2-Methylglutaric acid was tested in the Salmonella typhimurium reverse mutation assay with four histidine-requiring strains of Salmonella typhimurium (TA1535, TA1537, TA98 and TA100) and in the Escherichia coli reverse mutation assay with a tryptophan-requiring strain of Escherichia coli (WP2uvrA). The test was performed in two independent experiments in the presence and absence of S9-mix (rat liver S9-mix induced by Aroclor 1254).

The study procedures described in this report were based on the most recent OECD and EC guidelines.

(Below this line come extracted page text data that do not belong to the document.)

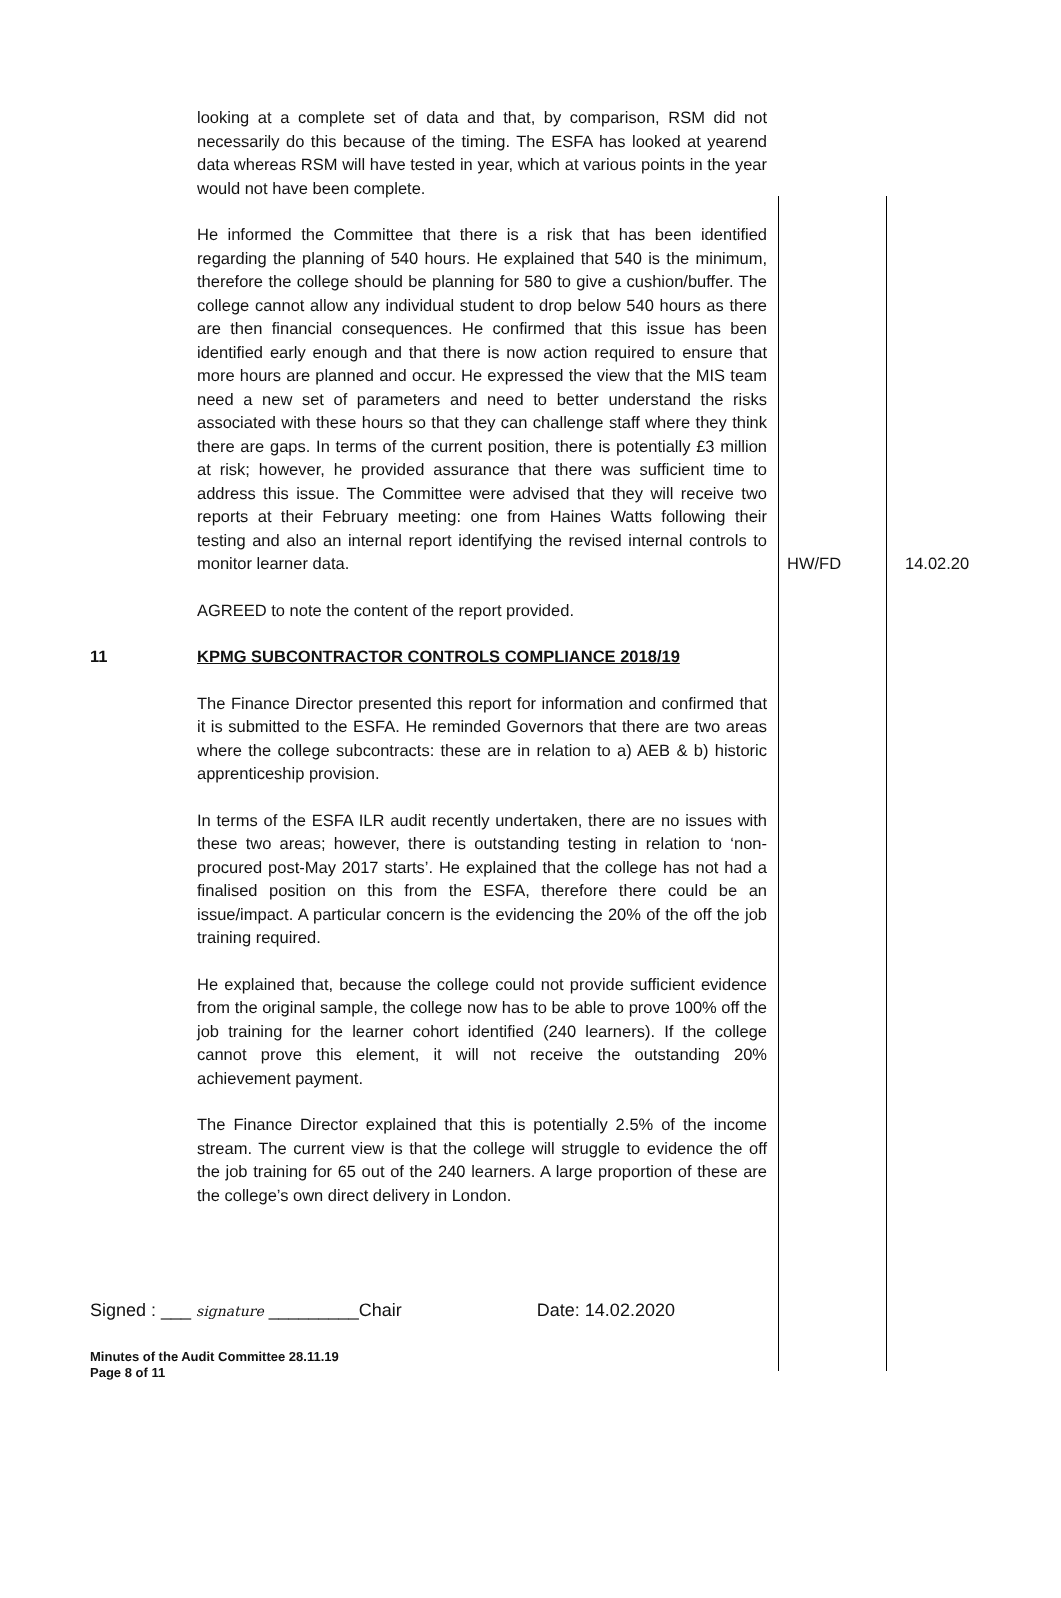| | looking at a complete set of data and that, by comparison, RSM did not necessarily do this because of the timing. The ESFA has looked at yearend data whereas RSM will have tested in year, which at various points in the year would not have been complete. He informed the Committee that there is a risk that has been identified regarding the planning of 540 hours. He explained that 540 is the minimum, therefore the college should be planning for 580 to give a cushion/buffer. The college cannot allow any individual student to drop below 540 hours as there are then financial consequences. He confirmed that this issue has been identified early enough and that there is now action required to ensure that more hours are planned and occur. He expressed the view that the MIS team need a new set of parameters and need to better understand the risks associated with these hours so that they can challenge staff where they think there are gaps. In terms of the current position, there is potentially £3 million at risk; however, he provided assurance that there was sufficient time to address this issue. The Committee were advised that they will receive two reports at their February meeting: one from Haines Watts following their testing and also an internal report identifying the revised internal controls to monitor learner data. | HW/FD | 14.02.20 |
| | AGREED to note the content of the report provided. | | |
| 11 | KPMG SUBCONTRACTOR CONTROLS COMPLIANCE 2018/19 The Finance Director presented this report for information and confirmed that it is submitted to the ESFA. He reminded Governors that there are two areas where the college subcontracts: these are in relation to a) AEB & b) historic apprenticeship provision. In terms of the ESFA ILR audit recently undertaken, there are no issues with these two areas; however, there is outstanding testing in relation to ‘non-procured post-May 2017 starts’. He explained that the college has not had a finalised position on this from the ESFA, therefore there could be an issue/impact. A particular concern is the evidencing the 20% of the off the job training required. He explained that, because the college could not provide sufficient evidence from the original sample, the college now has to be able to prove 100% off the job training for the learner cohort identified (240 learners). If the college cannot prove this element, it will not receive the outstanding 20% achievement payment. The Finance Director explained that this is potentially 2.5% of the income stream. The current view is that the college will struggle to evidence the off the job training for 65 out of the 240 learners. A large proportion of these are the college’s own direct delivery in London. | | |
Signed : ___ signature _________Chair Date: 14.02.2020
Minutes of the Audit Committee 28.11.19
Page 8 of 11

The test substance was dissolved in Milli-Q water. In the dose range finding test, 2-Methylglutaric acid was tested up to concentrations of 5000 μg/plate in the absence and presence of S9-mix in the strains TA100 and WP2uvrA. 2-Methylglutaric acid did not precipitate on the plates at this dose level. The bacterial background lawn was not reduced at any of the concentrations tested and no biologically relevant decrease in the number of revertants was observed. Results of this dose range finding test were reported as part of the mutation assay.

Based on the results of the dose range finding test, 2-Methylglutaric acid was tested in the first mutation assay at a concentration range of 52 to 5000 μg/plate in the absence and presence of 5% (v/v) S9-mix in tester strains TA1535, TA1537 and TA98. In an independent repeat of the assay with additional parameters, 2-Methylglutaric acid was tested at the same concentration range as the first assay in the absence and presence of 10% (v/v) S9-mix in tester strains TA1535, TA1537, TA98, TA100 and WP2uvrA. The bacterial background lawn was not reduced at any of the concentrations tested and no biologically relevant decrease in the number of revertants was observed.

2-Methylglutaric acid did not induce a significant dose-related increase in the number of revertant (His+) colonies in each of the four tester strains (TA1535, TA1537, TA98 and TA100) and in the number of revertant (Trp+) colonies in tester strain WP2uvrA both in the absence and presence of S9-metabolic activation. These results were confirmed in an independently repeated experiment.

In this study, the negative and strain-specific positive control values were within the laboratory historical control data ranges indicating that the test conditions were adequate and that the metabolic activation system functioned properly.

Based on the results of this study it is concluded that 2-Methylglutaric acid is not mutagenic in the Salmonella typhimurium reverse mutation assay and in the Escherichia coli reverse mutation assay.